Créer une trousse d’outils pour l'accessibilité

  • Les entreprises pourraient se servir d’une trousse d’outils pour l’accessibilité. Cette trousse prendrait la forme d’un ensemble d’outils simples et abordables établis en collaboration par les personnes ayant des faits vécus et venant d’une vaste gamme de secteurs.
  • Il existe une mine d’outils et de programmes qui pourraient servir de ressources ou de composantes d’un modèle d’homologation.
    • Ces ressources pourraient prendre la forme de spécialistes en accessibilité, d’une vidéothèque numérique, de ressources de soutien à la formation, d'un réseau de mentors ou de groupe de soutien, d'un forum de discussion.
  • L’externalisation ouverte (crowdsourcing) et la technologie du réseautage donneraient du pouvoir aux gens (par le biais de cotes ou d’acceptations) et bâtiraient des communautés accessibles à long terme. 
    • Les participants ont fait remarquer qu’un système d’acceptation de la part des clients devrait être simple et compréhensible par tous (employant des images et non pas des mots ou un système de vote au lieu de cotes compliquées).
  • Des mécanismes de rétroaction intégrée provenant des personnes les plus touchées par le modèle pourraient lui permettre de demeurer pertinent et accepté.

« Un modèle d’homologation de l’accessibilité devrait être doté de lignes directrices clairement définies afin d’établir les attentes [du client-acheteur]. Le modèle pourrait comprendre un conseil consultatif dont le mandat consistera à suivre et à modifier le programme, un registre de personnes ou d’organisations homologuées, et une… mesure des progrès réalisés d’une année à l’autre. »

« Afin de surmonter les obstacles courants en matière d’attitudes, nous avons organisé un laboratoire d’apprentissage. Ce laboratoire se concentre sur l’éducation des propriétaires d’entreprises au sujet des divers types d’invalidités et sur la manière d’instruire leur personnel. Il comprend également des renseignements sur le langage qui permet de mettre les gens en premier. «

Bien que dans l’ensemble, les participants s’entendent pour dire que les points ci-dessus sont des considérations de base, les groupes de travail de la phase 2 pourraient aussi discuter des points suivants et atteindre un consensus. L’éventail des modèles qu’implique que le terme « homologation » a fait l’objet d’un sujet de discussion.

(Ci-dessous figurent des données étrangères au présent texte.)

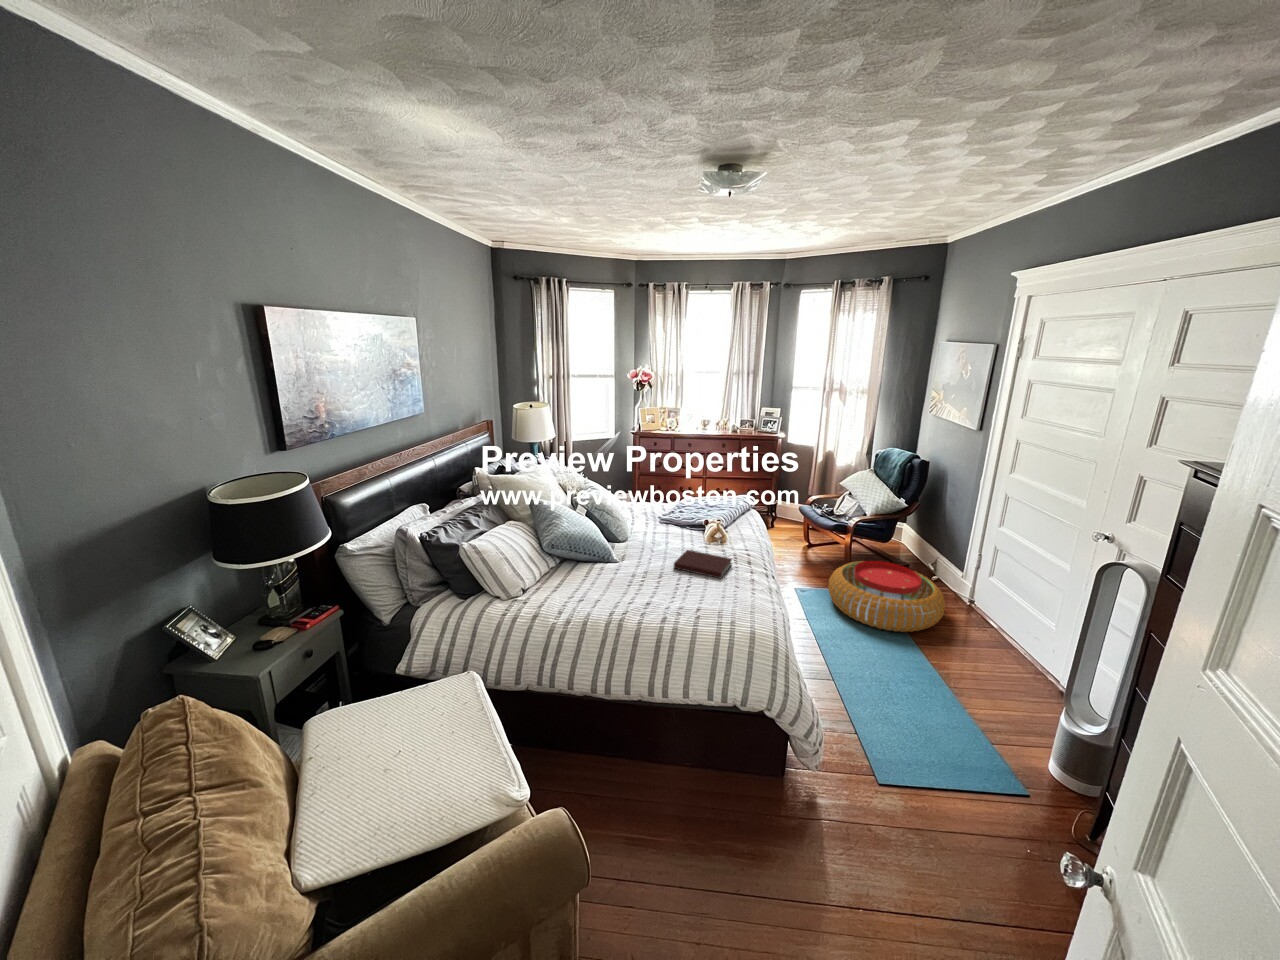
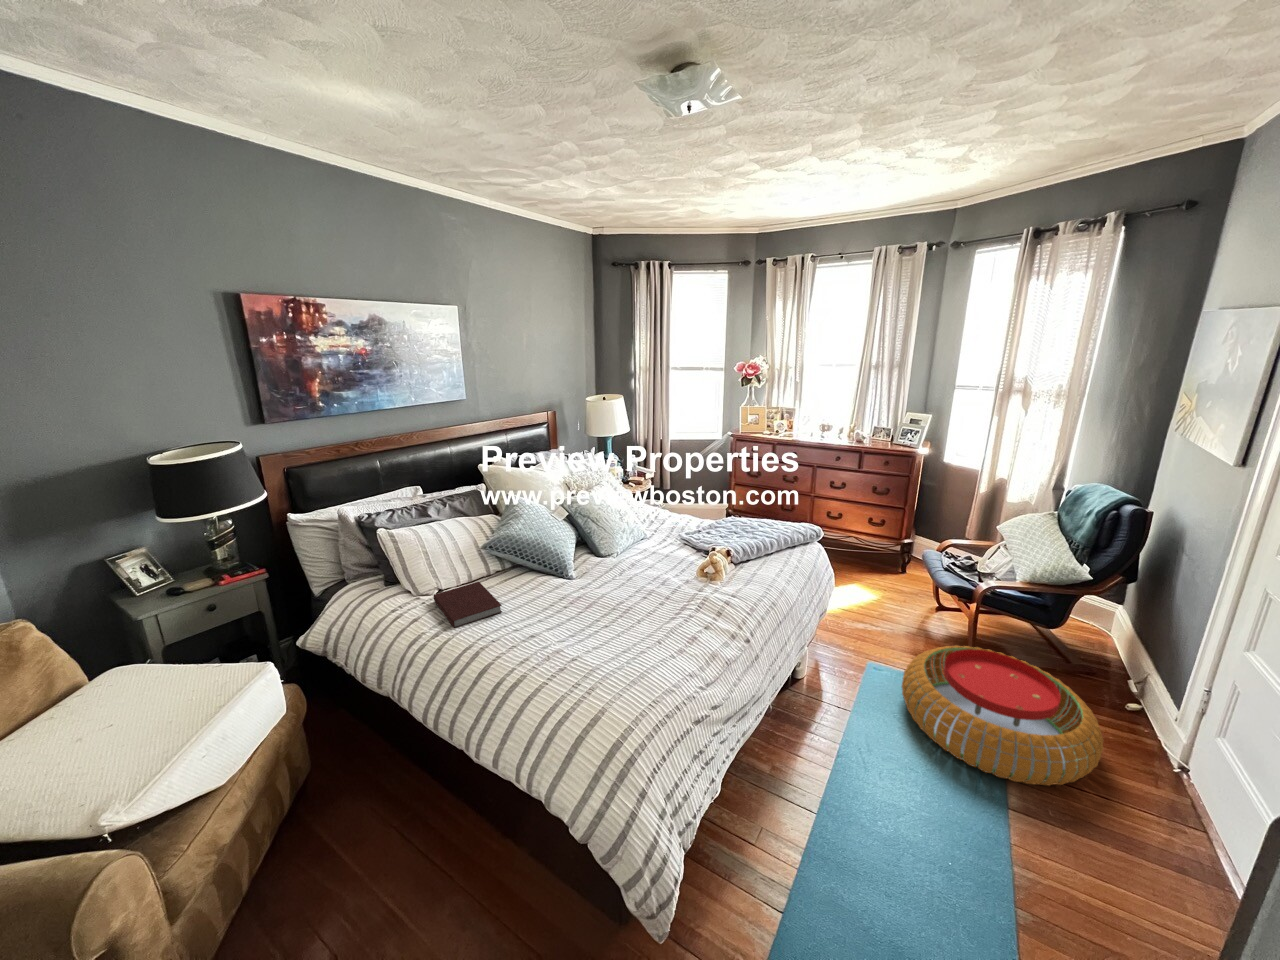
notebook: present [674,550,732,578] -> present [434,582,502,628]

    Autres points de discussion

    • À quoi pourrait ressembler l’homologation? Est-ce que ce terme implique l’existence d'un système institutionnel doté de normes? 
      • Est-ce que le modèle reconnaîtrait le succès progressif ou évaluerait les entreprises en fonction d’instructions ou de critères? Est-ce qu’un système réussite/échec ou un système graduel conviendrait mieux? 
      • Est-ce qu’une liste de vérification pourrait aider à faire ressortir les petites modifications permettant d’améliorer l’accessibilité, ou est-ce que cela serait trop superficiel pour entraîner des changements significatifs? 
    • Comment est-ce que le modèle d’homologation pourrait s’appuyer sur des outils qui existent déjà? Est-ce qu’un autre modèle s’avérerait superflu?
    • Est-ce que les progrès réalisés à l’égard de l’homologation seraient déterminés au moyen d’une autoévaluation ou d’un test administré?
    • Est-ce que le modèle accorderait la priorité à la sensibilisation, ou à des étapes simples et pratiques? Est-ce que l’homologation est un outil plus efficace pour l’un ou pour l’autre, ou pour les deux?
    • Quelles sont les mesures immédiates à prendre pour donner lieu à un modèle durable?